TiE Bangalore draws on its extensive network of experienced professionals and founders to offer a wealth of insights to entrepreneurs.

“Founders have seen how the upheaval of the last four months has made them focus on every single expense. At the same time, they have to innovate on remote selling, and finding local partners to implement and sell their products or services,” Vijetha observes.

“Do not stop engaging with customers and potential investors. Do try and complete your patent filing and product development so that when markets open up you are ready for every opportunity,” he adds.

It is important for startups to pivot but not completely go off-track. “Talk to customers and address their gaps. Speedy implementation is key, and collection of payments in time.
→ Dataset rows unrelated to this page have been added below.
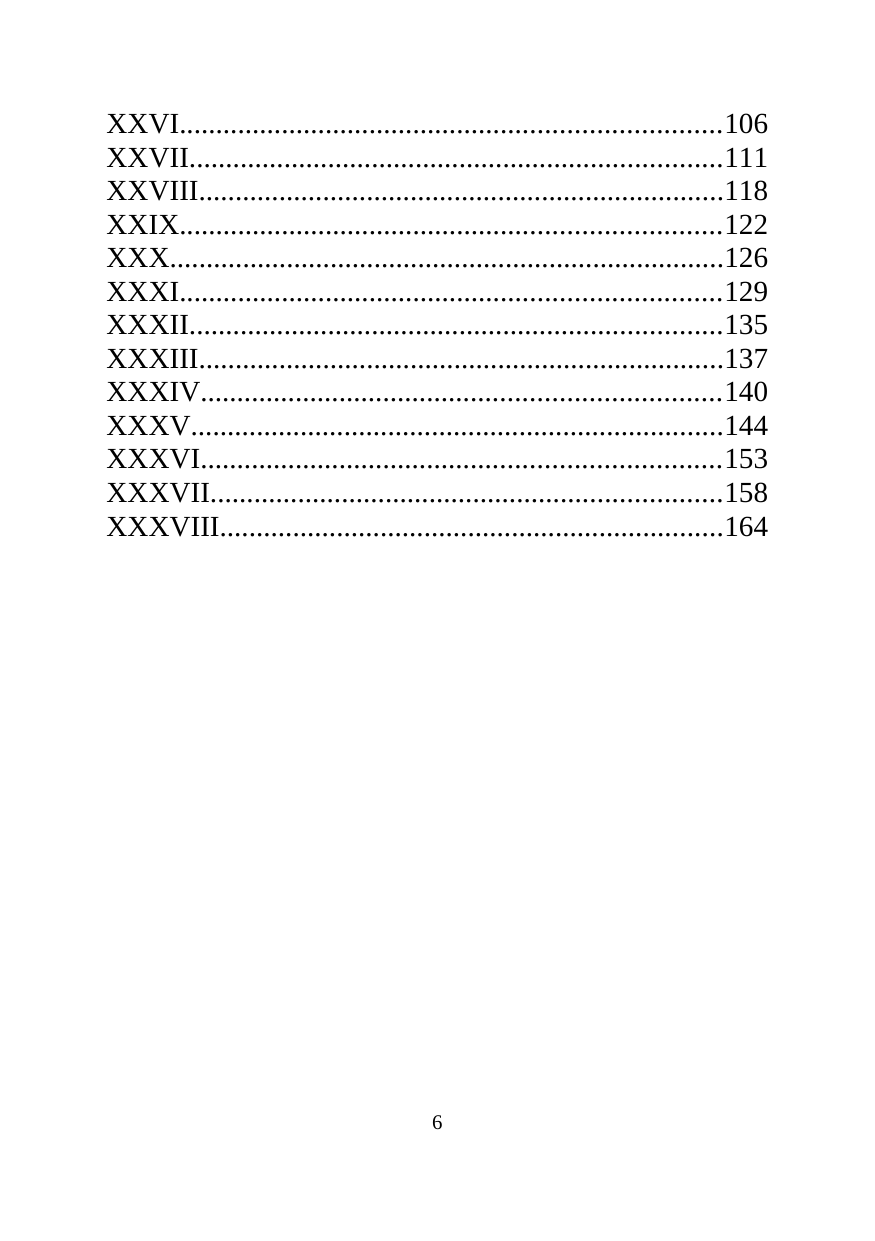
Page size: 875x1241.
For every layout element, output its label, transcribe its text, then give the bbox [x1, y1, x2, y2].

text XXXVII. 158 [106, 475, 768, 509]
text XXXVIII. 164 [106, 509, 768, 542]
text XXVI. 106 [106, 106, 768, 140]
text XXX. 126 [106, 240, 768, 274]
text XXXVI. 153 [106, 442, 768, 475]
text XXXII. 135 [106, 307, 768, 341]
text XXVIII. 118 [106, 173, 768, 207]
text XXIX. 122 [106, 207, 768, 240]
text XXXIII. 137 [106, 341, 768, 374]
text XXVII. 111 [106, 140, 768, 173]
text XXXI. 129 [106, 274, 768, 307]
text XXXIV. 140 [106, 374, 768, 408]
text XXXV. 144 [106, 408, 768, 442]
Do research on what are possible new industries where your team can innovate and win clients,” Vijetha recommends.

Mental and physical health are also key to survive, thrive, and revive. “Read more to gain more knowledge. Keep sane work timings and know when you are getting too stressed,” he cautions.

“Follow a routine for exercise, yoga and meditation. Good music and feel-good books are amazing for mental fitness,” Vijetha signs off.